The CPT reiterates the importance of carefully selecting and training custodial staff in pre-removal centres. It is also necessary for all centres to be adequately staffed and, in this context, staffing levels at Fylakio Pre-removal Centre should be increased. Further, the Greek authorities should permit foreign nationals held by the police to retain their mobile phones in all pre-removal centres.
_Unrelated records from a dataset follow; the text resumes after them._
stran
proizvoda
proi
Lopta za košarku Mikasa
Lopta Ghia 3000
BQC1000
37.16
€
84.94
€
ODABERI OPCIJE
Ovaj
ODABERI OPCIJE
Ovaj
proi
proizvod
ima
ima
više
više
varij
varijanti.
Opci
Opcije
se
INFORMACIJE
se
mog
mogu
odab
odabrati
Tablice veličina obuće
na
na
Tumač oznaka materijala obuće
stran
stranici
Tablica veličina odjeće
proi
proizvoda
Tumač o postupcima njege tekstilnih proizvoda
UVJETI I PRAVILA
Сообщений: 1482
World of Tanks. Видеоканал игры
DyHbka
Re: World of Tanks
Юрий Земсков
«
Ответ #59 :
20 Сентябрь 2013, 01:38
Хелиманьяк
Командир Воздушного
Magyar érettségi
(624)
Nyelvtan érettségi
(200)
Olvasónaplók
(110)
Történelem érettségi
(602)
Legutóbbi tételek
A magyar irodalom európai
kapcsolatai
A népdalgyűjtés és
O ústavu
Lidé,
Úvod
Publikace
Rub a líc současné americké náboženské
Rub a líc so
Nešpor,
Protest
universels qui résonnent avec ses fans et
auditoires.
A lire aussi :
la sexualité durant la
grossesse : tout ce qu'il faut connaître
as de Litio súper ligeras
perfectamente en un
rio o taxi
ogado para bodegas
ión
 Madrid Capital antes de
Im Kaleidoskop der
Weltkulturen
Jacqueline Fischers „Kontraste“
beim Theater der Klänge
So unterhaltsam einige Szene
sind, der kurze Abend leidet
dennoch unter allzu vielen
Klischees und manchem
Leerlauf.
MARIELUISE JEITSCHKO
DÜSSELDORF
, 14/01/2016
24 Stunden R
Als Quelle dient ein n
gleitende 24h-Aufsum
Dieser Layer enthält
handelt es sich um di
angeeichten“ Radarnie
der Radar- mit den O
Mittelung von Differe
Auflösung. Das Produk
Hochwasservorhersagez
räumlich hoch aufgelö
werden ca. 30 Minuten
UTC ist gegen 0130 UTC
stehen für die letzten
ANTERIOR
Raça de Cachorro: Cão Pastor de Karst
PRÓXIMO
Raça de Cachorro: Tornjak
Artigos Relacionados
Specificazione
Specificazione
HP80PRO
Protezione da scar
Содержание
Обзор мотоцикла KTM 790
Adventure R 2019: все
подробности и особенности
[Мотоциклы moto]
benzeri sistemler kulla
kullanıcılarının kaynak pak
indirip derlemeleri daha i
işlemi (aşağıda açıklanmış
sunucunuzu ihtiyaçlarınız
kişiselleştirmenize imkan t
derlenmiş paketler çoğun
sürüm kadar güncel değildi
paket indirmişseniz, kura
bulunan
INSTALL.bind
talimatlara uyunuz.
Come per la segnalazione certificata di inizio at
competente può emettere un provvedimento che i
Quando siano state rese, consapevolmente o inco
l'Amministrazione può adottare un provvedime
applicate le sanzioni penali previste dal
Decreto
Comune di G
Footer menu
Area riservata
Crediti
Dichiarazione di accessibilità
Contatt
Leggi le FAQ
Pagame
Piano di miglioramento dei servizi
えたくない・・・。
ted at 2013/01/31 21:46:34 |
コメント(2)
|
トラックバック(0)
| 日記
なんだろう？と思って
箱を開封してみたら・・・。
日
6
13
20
Finally, in the course of the April 2018 visit, several foreign nationals interviewed in private at three places of detention made credible allegations about the occurrence of push-back operations from Greece to Turkey by boat across the Evros River border, after they had been apprehended by Greek police and border guards. A number of them alleged that they had been physically ill-treated (including baton blows to the head) by police and border guard officers or (para-) military commandos during such push-back operations. From the information gathered, the CPT considers that, at least until early March 2018, these persons were not effectively protected against the risk of refoulement. The Committee recommends that the Greek authorities act to prevent any form of push-backs taking place, and effectively protect foreign nationals against the risk of refoulement.”